═══ Material to process
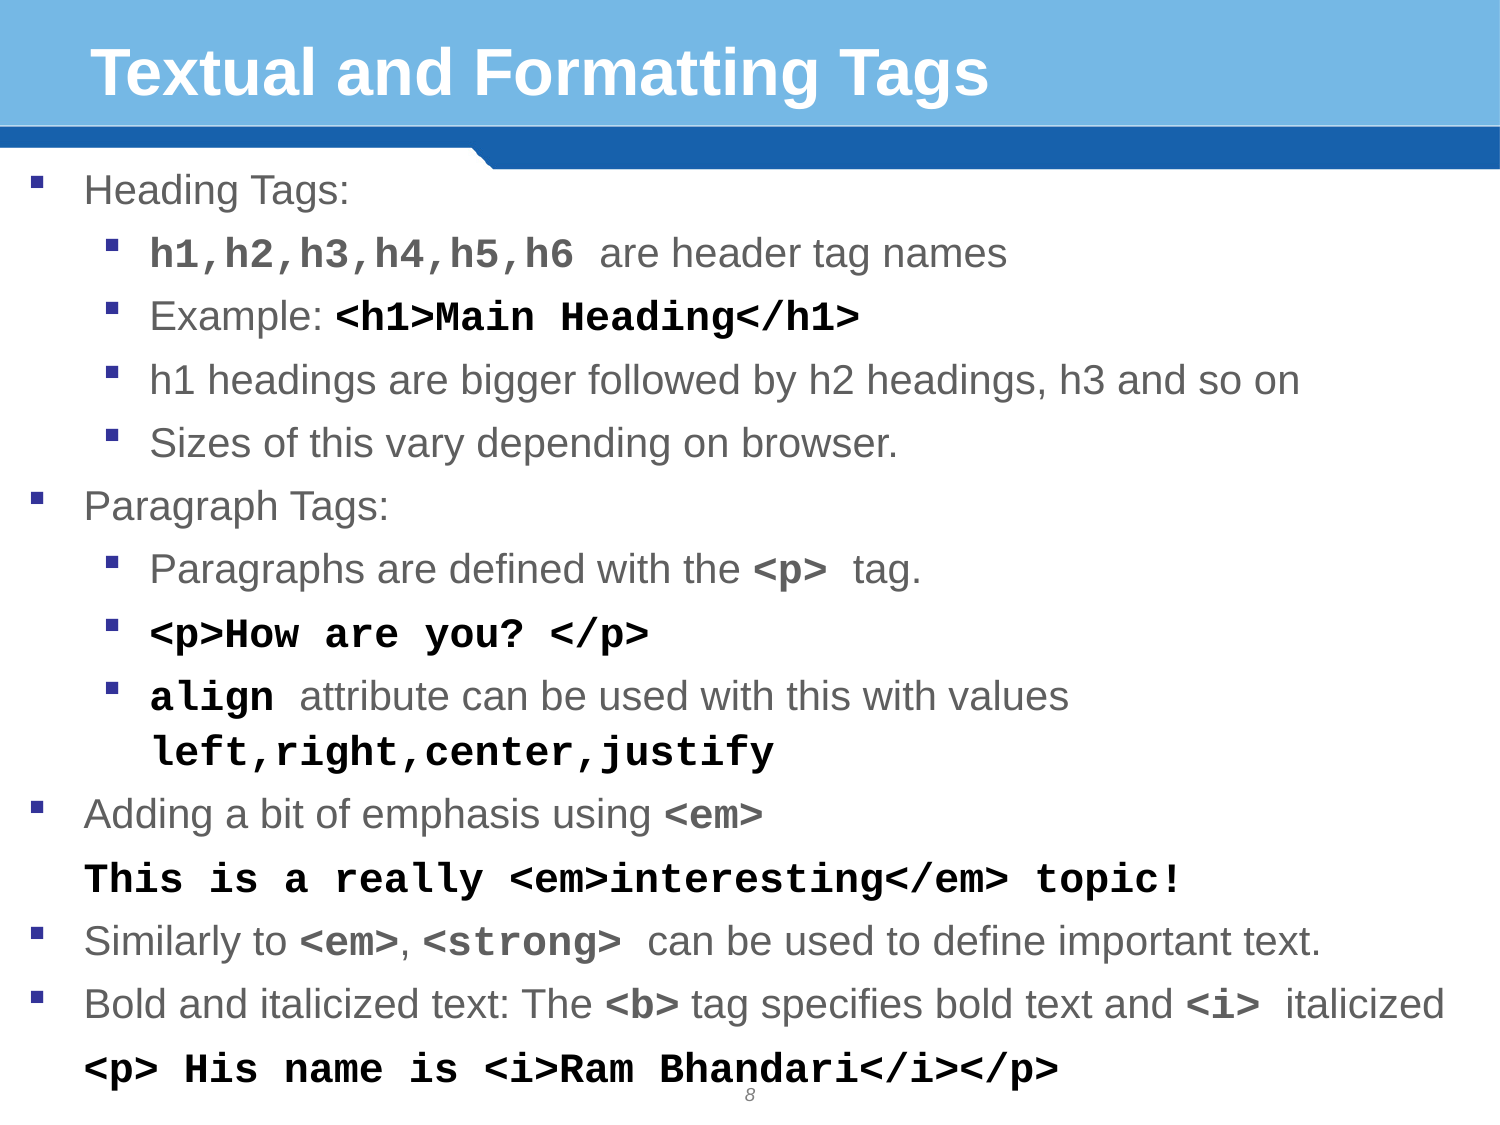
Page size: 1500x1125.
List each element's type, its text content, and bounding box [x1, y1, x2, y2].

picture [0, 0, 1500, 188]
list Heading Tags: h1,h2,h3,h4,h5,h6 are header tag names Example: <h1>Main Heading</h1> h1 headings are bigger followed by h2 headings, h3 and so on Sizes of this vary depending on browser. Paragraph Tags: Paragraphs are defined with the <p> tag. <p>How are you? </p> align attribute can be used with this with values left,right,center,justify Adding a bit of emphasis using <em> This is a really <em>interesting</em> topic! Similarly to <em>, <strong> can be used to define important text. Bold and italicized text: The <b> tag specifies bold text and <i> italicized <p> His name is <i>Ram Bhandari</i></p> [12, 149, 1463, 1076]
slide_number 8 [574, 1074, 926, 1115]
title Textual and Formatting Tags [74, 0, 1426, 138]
══════
__Brief__. Return every line above verbatim, pictures excluded.

__Exercise answer__.
Page size: 1500x1125.
List each element's type, its text content, and bounding box [x1, y1, x2, y2].

picture [0, 0, 1500, 188]
list Heading Tags: h1,h2,h3,h4,h5,h6 are header tag names Example: <h1>Main Heading</h1> h1 headings are bigger followed by h2 headings, h3 and so on Sizes of this vary depending on browser. Paragraph Tags: Paragraphs are defined with the <p> tag. <p>How are you? </p> align attribute can be used with this with values left,right,center,justify Adding a bit of emphasis using <em> This is a really <em>interesting</em> topic! Similarly to <em>, <strong> can be used to define important text. Bold and italicized text: The <b> tag specifies bold text and <i> italicized <p> His name is <i>Ram Bhandari</i></p> [12, 149, 1463, 1076]
slide_number 8 [574, 1074, 926, 1115]
title Textual and Formatting Tags [74, 0, 1426, 138]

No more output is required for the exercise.